The organization explained, "For years now, federal officials from the White House, the Surgeon General's Office, CDC, FBI and Cybersecurity and Infrastructure Security Agency have been in regular contact with nearly every major American social media company about the spread of 'misinformation' on their platforms, urging them to remove disfavored content and accounts…"

In response those corporations, often run by extremely wealthy leftists, "gave government officials access to an expedited reporting system, downgraded or removed flagged posts, and deplatformed users."

Those corporations also reported to their government handlers.

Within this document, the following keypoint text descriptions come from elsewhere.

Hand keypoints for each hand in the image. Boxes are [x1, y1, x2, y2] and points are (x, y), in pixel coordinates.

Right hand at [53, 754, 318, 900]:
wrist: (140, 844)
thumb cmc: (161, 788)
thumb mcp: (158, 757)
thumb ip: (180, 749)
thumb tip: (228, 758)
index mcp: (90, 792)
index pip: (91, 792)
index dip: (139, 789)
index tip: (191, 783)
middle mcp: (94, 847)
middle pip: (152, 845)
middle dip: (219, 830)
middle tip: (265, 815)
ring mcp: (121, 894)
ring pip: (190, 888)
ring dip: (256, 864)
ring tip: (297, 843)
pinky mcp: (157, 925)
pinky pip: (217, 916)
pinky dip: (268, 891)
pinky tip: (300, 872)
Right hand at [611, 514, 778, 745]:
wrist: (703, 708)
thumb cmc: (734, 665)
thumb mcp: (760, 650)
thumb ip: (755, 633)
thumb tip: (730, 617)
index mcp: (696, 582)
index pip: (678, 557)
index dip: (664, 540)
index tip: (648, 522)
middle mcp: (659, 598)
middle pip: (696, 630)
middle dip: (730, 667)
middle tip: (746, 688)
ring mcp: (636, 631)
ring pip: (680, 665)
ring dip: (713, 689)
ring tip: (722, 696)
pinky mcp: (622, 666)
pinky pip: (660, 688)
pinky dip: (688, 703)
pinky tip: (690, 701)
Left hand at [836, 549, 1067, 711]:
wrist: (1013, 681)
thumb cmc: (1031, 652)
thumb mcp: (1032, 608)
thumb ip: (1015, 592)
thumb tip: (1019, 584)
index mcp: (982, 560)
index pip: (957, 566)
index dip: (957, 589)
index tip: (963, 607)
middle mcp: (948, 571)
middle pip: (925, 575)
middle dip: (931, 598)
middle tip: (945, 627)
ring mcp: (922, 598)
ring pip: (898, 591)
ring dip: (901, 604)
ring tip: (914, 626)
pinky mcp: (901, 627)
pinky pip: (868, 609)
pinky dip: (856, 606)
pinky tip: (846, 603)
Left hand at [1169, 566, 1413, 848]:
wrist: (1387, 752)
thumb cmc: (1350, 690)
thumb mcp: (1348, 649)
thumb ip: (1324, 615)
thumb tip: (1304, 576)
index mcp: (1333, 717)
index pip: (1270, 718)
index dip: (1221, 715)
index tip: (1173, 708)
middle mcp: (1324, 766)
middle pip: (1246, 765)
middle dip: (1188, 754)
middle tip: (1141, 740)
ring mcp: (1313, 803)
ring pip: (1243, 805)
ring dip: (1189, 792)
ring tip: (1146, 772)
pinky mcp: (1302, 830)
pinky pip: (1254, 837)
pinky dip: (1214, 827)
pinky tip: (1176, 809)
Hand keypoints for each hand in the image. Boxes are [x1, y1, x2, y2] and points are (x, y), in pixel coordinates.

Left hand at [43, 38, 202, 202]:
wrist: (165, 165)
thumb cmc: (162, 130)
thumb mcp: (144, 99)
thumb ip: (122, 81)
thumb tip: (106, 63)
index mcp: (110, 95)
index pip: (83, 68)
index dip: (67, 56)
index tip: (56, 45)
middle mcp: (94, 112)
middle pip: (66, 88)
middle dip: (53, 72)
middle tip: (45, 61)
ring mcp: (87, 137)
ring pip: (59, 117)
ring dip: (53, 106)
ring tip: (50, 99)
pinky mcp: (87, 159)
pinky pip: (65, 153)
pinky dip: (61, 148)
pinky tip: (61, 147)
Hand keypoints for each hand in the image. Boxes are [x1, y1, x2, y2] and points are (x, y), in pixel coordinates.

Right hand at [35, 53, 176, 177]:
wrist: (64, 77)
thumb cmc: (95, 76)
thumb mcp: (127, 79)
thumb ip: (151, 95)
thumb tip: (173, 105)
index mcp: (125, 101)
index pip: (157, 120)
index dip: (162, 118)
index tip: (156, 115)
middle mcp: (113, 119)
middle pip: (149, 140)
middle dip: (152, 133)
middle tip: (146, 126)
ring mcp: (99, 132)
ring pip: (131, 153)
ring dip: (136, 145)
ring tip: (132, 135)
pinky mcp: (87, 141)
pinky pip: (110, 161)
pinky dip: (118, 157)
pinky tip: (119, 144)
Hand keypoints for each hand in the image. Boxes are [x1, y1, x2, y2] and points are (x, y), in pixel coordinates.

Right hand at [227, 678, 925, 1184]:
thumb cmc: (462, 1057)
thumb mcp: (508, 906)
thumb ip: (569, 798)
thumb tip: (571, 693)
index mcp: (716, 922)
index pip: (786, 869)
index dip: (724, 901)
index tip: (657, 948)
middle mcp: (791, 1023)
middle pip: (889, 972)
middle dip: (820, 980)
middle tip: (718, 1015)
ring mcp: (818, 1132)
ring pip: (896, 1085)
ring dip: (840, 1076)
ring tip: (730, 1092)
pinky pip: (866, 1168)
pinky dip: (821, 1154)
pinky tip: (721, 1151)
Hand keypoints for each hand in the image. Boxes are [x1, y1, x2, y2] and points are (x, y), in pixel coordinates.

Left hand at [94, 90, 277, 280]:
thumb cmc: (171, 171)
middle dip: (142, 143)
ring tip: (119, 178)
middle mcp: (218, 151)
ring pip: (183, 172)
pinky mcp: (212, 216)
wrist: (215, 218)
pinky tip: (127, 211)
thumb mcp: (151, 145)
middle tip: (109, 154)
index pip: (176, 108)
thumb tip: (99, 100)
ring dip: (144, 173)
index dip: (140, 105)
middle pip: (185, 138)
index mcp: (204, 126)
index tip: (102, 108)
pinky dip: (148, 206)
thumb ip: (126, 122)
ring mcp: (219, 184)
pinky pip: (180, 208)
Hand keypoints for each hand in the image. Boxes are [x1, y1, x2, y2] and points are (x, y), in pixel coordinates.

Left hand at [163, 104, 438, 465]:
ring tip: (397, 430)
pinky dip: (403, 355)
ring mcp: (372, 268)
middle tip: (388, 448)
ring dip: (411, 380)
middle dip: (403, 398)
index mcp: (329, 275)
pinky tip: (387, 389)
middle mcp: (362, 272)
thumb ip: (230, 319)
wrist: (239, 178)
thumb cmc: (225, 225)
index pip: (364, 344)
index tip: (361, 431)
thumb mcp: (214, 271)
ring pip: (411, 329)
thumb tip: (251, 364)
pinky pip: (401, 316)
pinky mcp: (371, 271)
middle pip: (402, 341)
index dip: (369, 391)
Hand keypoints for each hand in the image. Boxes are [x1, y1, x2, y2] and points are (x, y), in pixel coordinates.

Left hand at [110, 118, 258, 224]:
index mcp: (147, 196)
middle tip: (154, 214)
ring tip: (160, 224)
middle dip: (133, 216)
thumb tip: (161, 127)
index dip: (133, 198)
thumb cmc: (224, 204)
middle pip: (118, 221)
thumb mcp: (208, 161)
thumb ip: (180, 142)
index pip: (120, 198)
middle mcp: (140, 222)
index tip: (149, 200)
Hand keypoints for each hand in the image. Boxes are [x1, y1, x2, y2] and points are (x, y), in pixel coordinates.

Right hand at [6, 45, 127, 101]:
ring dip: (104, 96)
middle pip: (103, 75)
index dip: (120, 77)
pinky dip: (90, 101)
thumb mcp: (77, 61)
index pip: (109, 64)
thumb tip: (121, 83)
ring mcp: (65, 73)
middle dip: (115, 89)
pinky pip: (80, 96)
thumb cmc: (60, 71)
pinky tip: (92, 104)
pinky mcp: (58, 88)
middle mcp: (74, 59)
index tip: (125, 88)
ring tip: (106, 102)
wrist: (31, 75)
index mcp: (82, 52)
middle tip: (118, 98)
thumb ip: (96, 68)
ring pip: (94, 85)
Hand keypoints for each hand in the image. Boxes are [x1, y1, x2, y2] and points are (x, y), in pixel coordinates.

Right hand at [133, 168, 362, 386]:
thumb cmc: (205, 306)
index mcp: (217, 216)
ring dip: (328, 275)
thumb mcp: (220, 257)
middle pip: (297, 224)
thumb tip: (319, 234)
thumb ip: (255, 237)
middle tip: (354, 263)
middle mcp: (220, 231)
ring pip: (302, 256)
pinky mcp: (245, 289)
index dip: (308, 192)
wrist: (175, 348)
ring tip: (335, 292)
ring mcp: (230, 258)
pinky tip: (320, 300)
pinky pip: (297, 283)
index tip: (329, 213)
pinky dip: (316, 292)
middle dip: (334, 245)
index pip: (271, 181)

The result was a First Amendment lawsuit where the judge first hearing the complaint called the government's scheming "Orwellian" and akin to that writer's "Ministry of Truth," which promoted lies.

"It was government officials who were pulling the strings through private communications and threats," Rutherford said. "Plaintiffs in the lawsuit include two epidemiologists who criticized COVID-19 lockdowns; a psychiatrist who opposed lockdowns and vaccine mandates; the owner of Gateway Pundit, a once-de-platformed news site; and the states of Missouri and Louisiana, whose attorneys general asserted their interests in protecting their citizens and the free flow of information

"In siding with the plaintiffs, both the trial court and the Fifth Circuit Court of Appeals agreed that government officials 'engaged in a broad pressure campaign' by 'relentlessly' asking the platforms to remove disfavored content (including 'anti-vaccine' content which did not contain actionable misinformation), making 'uncompromising demands' to moderate content, and threatening to retaliate against inaction with the prospect of legal reforms and enforcement actions"

The case now is pending at the U.S. Supreme Court, where government officials are claiming they have the right to censor opinions that are expressed in America. if they disagree with the Biden administration.